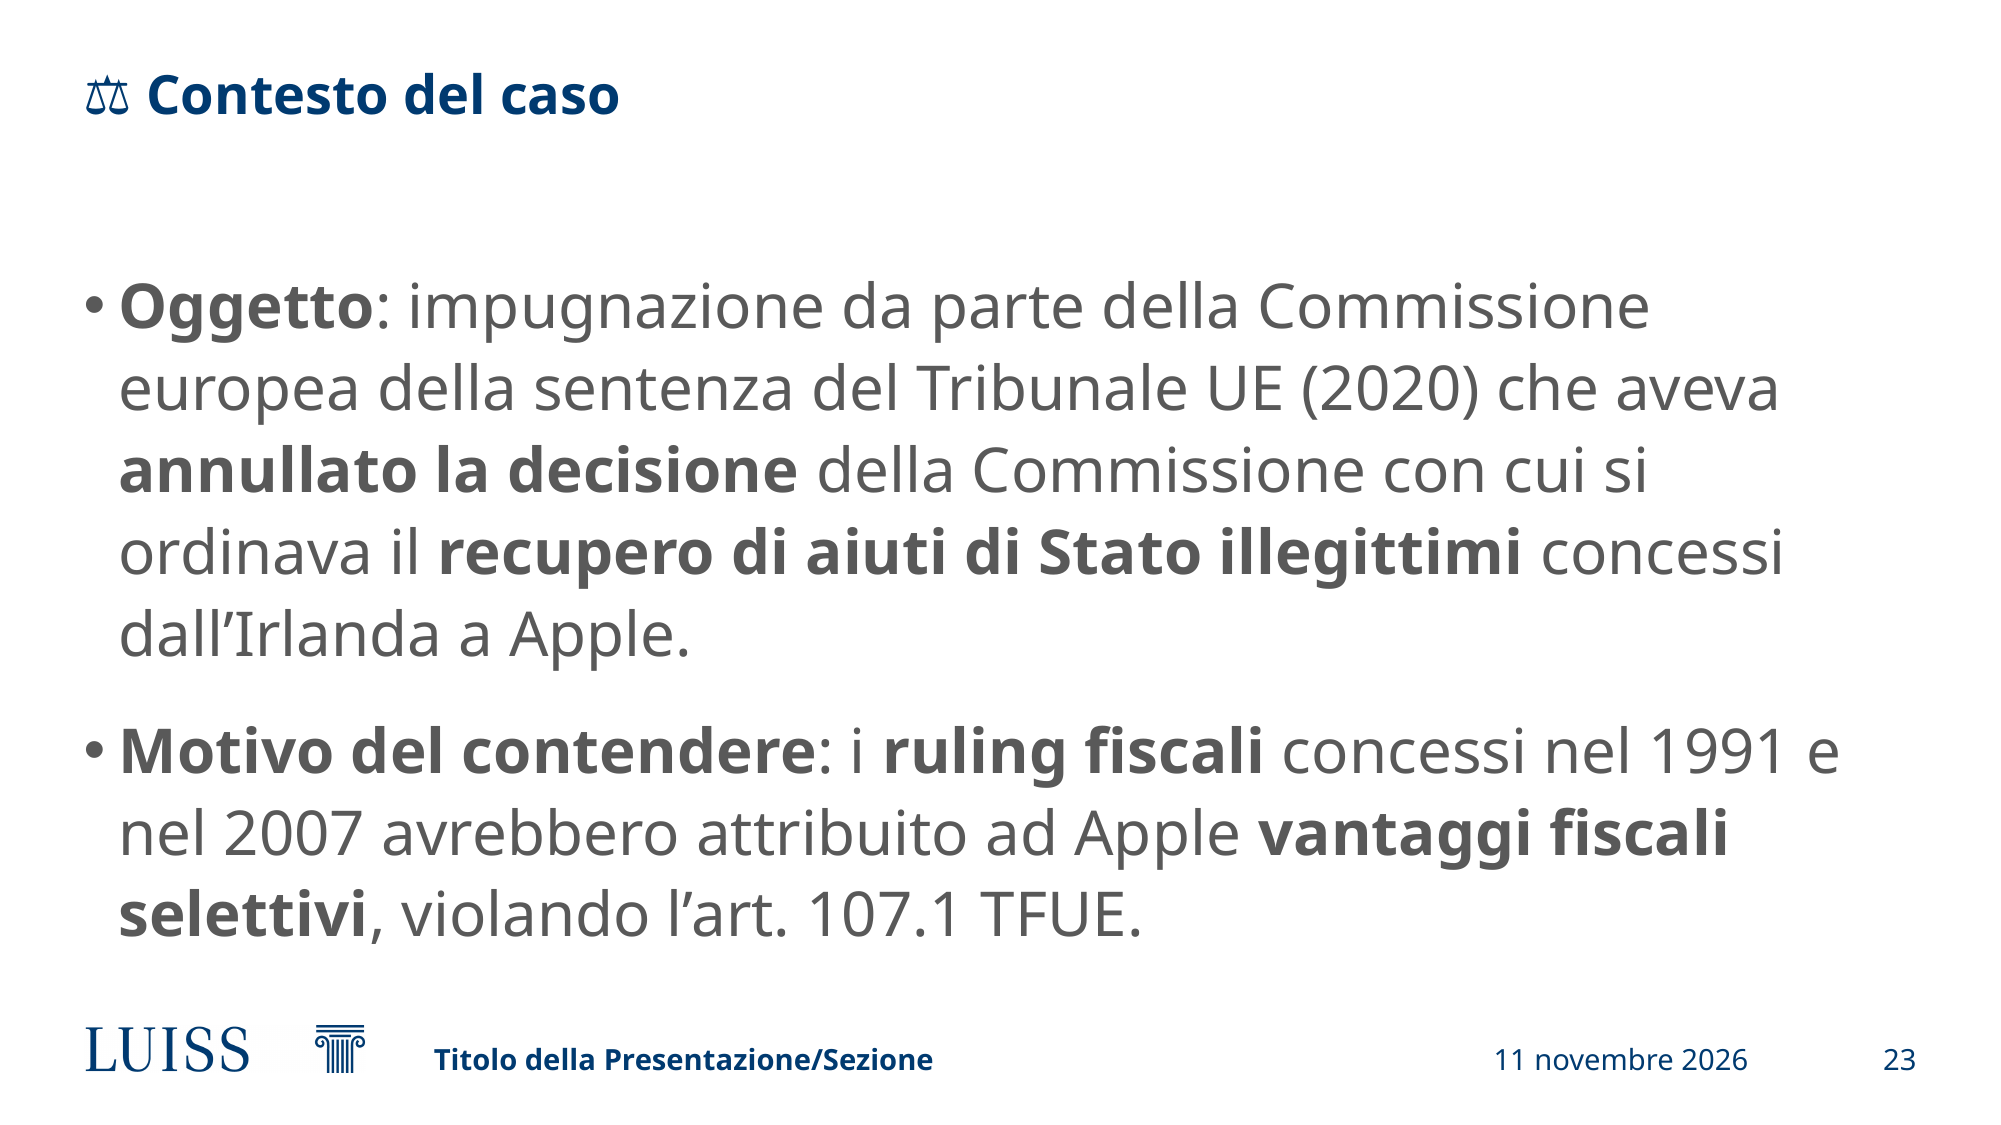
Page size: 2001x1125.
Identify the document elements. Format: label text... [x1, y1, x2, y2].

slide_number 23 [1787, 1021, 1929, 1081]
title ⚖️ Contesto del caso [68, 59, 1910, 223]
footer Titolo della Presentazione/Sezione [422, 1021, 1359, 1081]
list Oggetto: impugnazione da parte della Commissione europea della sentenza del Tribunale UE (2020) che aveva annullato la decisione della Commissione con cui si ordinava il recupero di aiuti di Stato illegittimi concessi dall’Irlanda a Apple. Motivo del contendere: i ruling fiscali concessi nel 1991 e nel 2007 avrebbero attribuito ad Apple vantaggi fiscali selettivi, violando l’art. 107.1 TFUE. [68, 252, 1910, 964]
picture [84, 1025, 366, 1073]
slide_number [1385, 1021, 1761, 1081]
------------------------
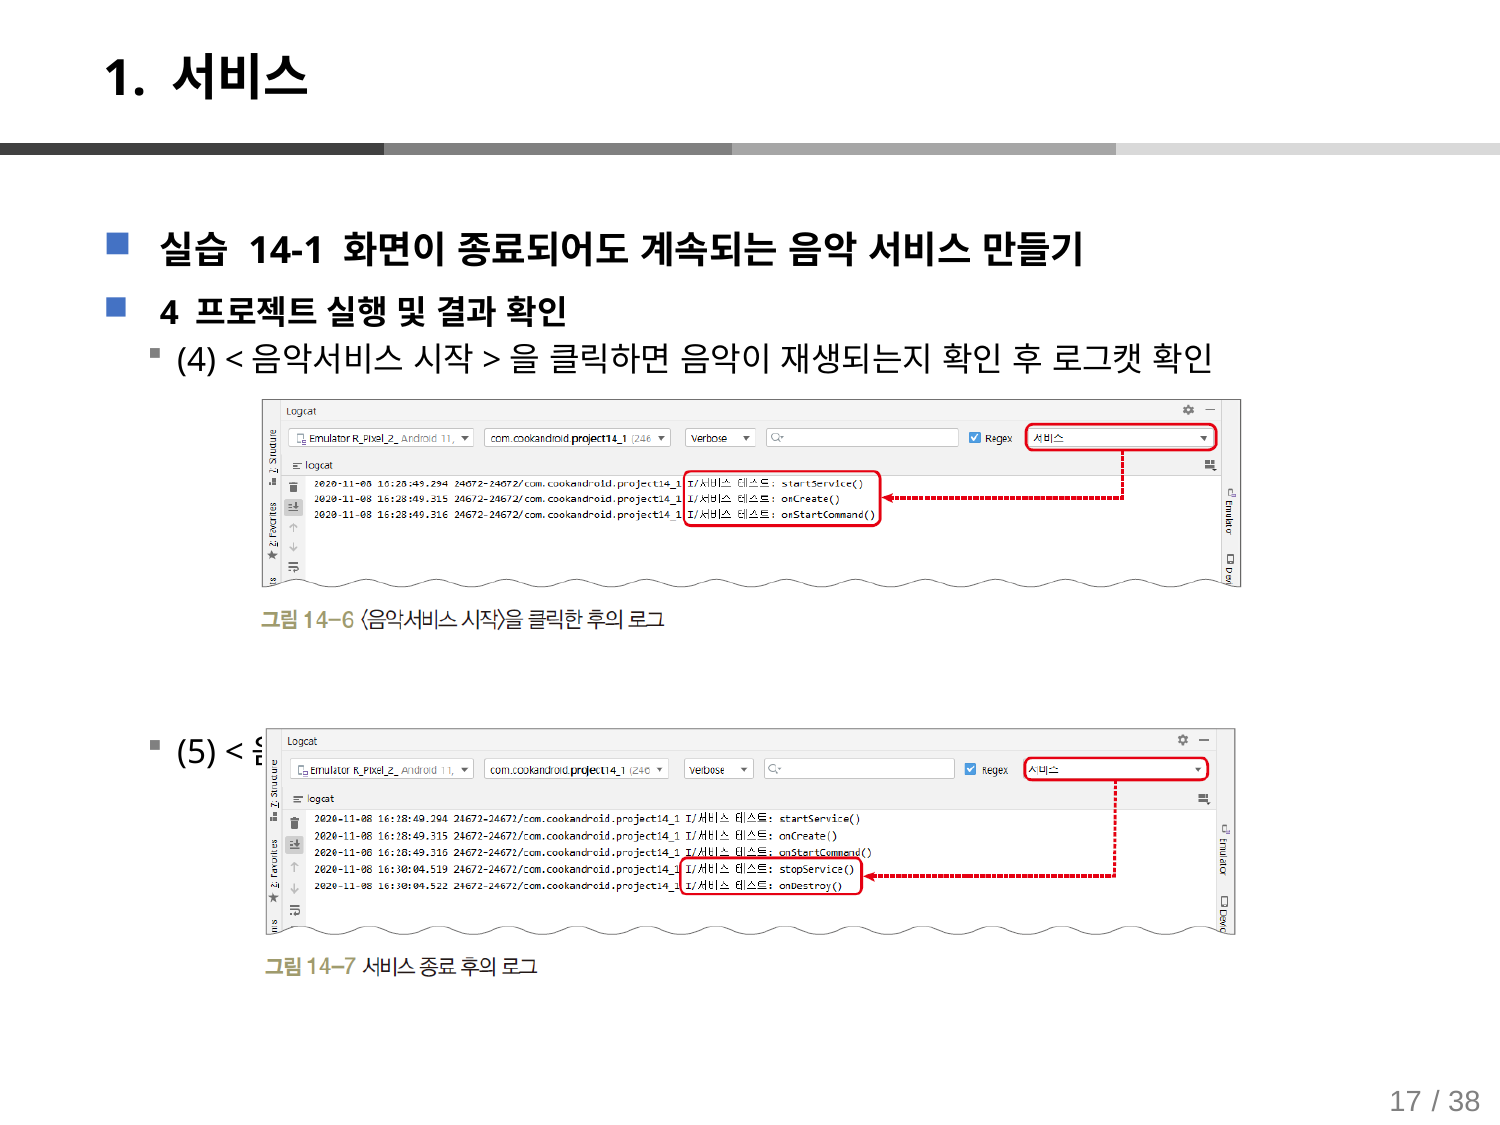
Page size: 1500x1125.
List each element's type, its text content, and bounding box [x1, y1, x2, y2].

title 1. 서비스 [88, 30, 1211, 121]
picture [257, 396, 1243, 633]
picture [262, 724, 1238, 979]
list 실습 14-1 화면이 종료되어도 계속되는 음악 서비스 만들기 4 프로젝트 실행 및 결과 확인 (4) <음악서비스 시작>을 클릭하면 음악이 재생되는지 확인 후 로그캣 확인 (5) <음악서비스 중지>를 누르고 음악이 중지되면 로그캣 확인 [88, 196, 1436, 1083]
------------------------
WHAT THE TASK REQUIRES -> If a line of the entries contains "size", it counts; say how many such lines there are and give only the number.

EXERCISE ANSWER -> 2